Star Wars: Republic Commado

Ok. There have been more than 6 months when this game showed up in the stands. You've probably played it (in march there aren't so game launches), but I've decided only two days ago to try it. It sounded nice on GameSpot and wanted to give it a run, just to be sure that I don't miss one of the thousands Star Wars games (kind of a joke, though it yields a little bit of truth).

To be short, this game has it's own vision of the SW Universe but remains consistent with it. It's not about spaceships/flying through space game, and it's doesn't feature any Jedi or either the Force's presence.
It's a team tactical 1st person shooter. I'm inclined to say it has something to to with Halo (life system, weapon system), Star Trek: Elite Force 2 (team based action), Star Wars: Battlefront (same frenetic action), Full Spectrum Warrior (good tactical control).

You're "38"/"three-eight" (more like a "Master Cheef"), and together with "07", "40" and "62" you form a fearsome Republic Commando. You get to shoot dudes throughout the game (placed somewhere in the Clone Wars), to save the great Republic from these bad-bad factions.

Here are some of my points on this game:
  • + it comes on two CDs (it came as a surprise because you rarely see a game on just two CDs)
  • - it has an awful loud sound when the interface pops up (autorun/launcher program)
  • + cool graphics:
    • + nice bumpmapping
    • + nice specular highlights
    • + good explosions FXs
    • + very cool softshadows (even if sometimes they project awful on some surfaces)
    • + impressive lightmapping rendering and detail
    • + good dynamic lighting effects (lights/shadows projections, though if you try to observe in detail these lights over let's say some rocks, at night, you'll be surprised of the strange effect..)
    • + bloom effect
  • + very good level design
    • + the levels look great, are very detailed, not that repetitive
    • + you cannot get stuck on a level
    • + easy to get a sense of the environment
    • + the health units have convenient locations
    • + the objectives are very clear and you don't have to run from here to there only to open a door
    • + the missions are pretty straight forward
    • + plenty of monsters to kill
    • + though heavily scripted, the action pacing is perfect
  • + very good models & animations
    • + cursive and very convincing animations
    • + motion capture in all commando's animations (true to the real commandos's movement)
    • + even when recharging, some interesting sprites appear
    • + good variety of monsters with good animations and design
    • + you can shoot and rip limbs from your enemy, lots of them show partial damage (flying helmets, pieces of armor)
    • + good weapons design
  • + excellent game design & programming
    • + the Halo like energy shield & life are simply "the way it should be" (it gives you a little bit of slack, a little bit of courage that you'll not be punished for every hot-headed decision, but it doesn't let you cross the line too much)
    • + Revive!
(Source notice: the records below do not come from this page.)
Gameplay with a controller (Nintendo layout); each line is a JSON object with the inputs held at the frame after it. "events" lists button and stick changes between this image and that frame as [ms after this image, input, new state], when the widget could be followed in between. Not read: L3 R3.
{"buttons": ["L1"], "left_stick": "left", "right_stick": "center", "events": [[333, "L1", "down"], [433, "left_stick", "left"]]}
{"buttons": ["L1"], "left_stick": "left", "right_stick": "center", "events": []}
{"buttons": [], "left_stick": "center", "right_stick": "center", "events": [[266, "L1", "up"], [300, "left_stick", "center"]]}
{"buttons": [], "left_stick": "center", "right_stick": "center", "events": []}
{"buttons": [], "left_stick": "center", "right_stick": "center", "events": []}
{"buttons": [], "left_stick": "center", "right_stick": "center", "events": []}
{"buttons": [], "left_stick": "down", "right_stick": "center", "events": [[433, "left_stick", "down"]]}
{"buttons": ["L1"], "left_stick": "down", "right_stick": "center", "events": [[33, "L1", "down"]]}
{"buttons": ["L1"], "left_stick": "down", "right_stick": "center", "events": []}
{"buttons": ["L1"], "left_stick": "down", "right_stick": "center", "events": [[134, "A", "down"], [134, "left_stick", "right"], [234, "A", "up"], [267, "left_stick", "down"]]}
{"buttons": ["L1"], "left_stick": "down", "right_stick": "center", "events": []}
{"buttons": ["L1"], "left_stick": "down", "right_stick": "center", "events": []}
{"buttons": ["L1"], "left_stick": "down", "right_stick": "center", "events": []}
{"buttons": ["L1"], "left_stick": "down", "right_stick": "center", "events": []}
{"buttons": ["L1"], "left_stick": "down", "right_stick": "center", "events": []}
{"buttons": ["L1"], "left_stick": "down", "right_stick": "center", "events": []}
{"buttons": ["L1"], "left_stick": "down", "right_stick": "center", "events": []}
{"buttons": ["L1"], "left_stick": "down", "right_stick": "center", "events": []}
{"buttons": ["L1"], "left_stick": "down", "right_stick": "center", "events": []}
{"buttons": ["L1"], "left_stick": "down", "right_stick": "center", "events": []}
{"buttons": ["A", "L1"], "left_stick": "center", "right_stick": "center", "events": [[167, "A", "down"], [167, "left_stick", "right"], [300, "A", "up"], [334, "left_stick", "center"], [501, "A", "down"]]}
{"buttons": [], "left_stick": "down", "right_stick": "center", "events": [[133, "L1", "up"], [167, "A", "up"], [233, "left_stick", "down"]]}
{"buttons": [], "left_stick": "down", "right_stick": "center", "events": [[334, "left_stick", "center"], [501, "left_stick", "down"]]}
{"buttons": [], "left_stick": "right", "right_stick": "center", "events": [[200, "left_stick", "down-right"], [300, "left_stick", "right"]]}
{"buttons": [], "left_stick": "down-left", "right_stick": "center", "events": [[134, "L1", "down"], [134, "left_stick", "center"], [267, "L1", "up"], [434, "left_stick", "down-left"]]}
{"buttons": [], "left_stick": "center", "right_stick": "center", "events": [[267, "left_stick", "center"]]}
Great idea!
    • + game over only when the hole party is dead (very cool)
    • + very good own forces AI (impressive I'd say: they fight for themselves, they watch their own back and others, they heal themselves, they revive their comrades)
    • + very easy to command to your party the actions you want them to performs or to perform the way you want them
    • + nice hud display (easy to read infos and easy to give commands to your party)
    • + commando chat :)
    • + very short & not that difficult learning curve
    • + not so many guns, but very efficient (4 own guns + 1 monster's gun)
    • + different grenades for different monsters
    • + you can shoot with turrets and some of the monster's weapons
    • + ragdoll physics (good physics, ragdolls will stay until you face the opposite way or shoot them to destruction, nice effect of the explosives on ragdolls - either dead or alive)
    • + extra content means mostly "making of RC". Cool!
    • - twice, in the game, one of your team just stuck into the level/objects. Nothing violent, it seemed that he would want to respond, but never left that place again. Had to restart the level... :(
  • + impressive sound
    • + very good Star Wars like themes
    • + in tone with the action
    • + very good sound FXs
    • - sometimes the sound traps trigger earlier than they should (like: your player says: "watch those rocket turrets!" and you're like: "where dude?...." and after you take a corner see a rocket turret and you've figured it :) )
  • + gameplay experience
    • - pretty linear
    • + very intense
    • + you'll not have the opportunity to boor
    • + very good feeling when you play the game (feel like one elite trooper engaged in a cruel war)
    • + feel very confident of your chance of success and good to feel your comrades around
    • - very short (only three campains)
  • - weak multiplayer
    • - no bots
    • - few game modes

12 September 2005

New Linux distro?

These last years have really taught us about openness/open-source/free-software etc.
I've been onto Linux since first distributions of Slackware, back in 1996... I've been testing different Linux or Unix distributions every now and then, mainly testing their progress.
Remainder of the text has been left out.